Directions: The answer should be each line of the records that contains the word "distance"; please copy them all.

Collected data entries

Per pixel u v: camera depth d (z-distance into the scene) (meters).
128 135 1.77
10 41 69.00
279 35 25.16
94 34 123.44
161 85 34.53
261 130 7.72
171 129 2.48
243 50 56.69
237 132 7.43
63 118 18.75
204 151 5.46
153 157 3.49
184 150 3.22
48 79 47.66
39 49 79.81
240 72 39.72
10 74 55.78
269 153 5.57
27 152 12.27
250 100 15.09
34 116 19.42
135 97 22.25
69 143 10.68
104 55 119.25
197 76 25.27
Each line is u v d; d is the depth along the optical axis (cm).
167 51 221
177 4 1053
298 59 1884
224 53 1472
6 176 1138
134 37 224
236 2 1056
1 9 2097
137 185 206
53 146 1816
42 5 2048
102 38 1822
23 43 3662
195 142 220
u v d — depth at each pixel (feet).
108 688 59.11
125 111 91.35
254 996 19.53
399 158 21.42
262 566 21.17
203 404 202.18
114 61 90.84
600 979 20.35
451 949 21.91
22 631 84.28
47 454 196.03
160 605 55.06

--

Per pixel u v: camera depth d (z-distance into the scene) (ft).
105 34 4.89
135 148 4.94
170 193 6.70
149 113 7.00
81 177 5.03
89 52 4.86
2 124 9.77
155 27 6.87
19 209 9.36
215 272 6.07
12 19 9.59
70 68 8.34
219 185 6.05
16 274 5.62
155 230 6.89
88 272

==

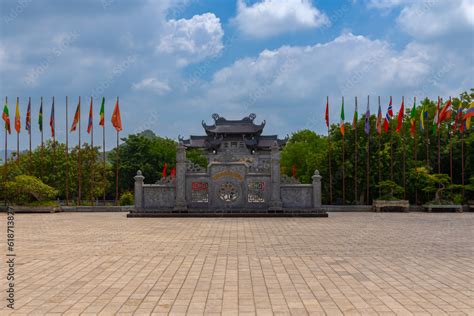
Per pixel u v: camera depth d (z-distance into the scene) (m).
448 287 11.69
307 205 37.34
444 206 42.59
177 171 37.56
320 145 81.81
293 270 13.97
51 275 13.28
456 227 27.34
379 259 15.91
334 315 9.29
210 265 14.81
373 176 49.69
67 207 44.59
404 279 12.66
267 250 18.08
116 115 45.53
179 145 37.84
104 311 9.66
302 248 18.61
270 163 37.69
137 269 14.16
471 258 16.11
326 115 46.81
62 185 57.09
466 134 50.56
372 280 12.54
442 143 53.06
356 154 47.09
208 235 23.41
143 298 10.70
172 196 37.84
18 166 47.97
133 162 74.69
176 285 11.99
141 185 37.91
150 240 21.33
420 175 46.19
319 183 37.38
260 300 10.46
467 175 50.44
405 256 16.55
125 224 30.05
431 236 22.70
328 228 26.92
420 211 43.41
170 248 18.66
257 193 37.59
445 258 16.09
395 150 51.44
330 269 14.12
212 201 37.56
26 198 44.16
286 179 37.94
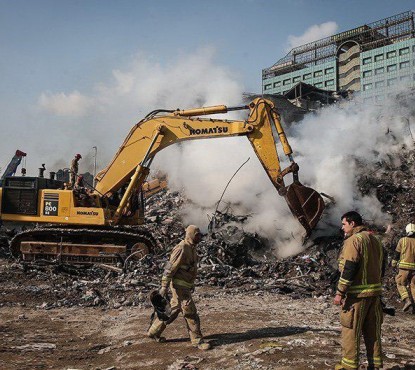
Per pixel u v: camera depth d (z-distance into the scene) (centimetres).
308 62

Your response:
Per pixel u v: camera depth d (z-distance into the scene) (meters).
Per pixel u v: camera depth d (z-distance into the scene) (ft).
Per pixel u v: camera depth d (z-distance into the scene) (m).
Per pixel u v: camera depth d (z-distance into the scene) (centimetres).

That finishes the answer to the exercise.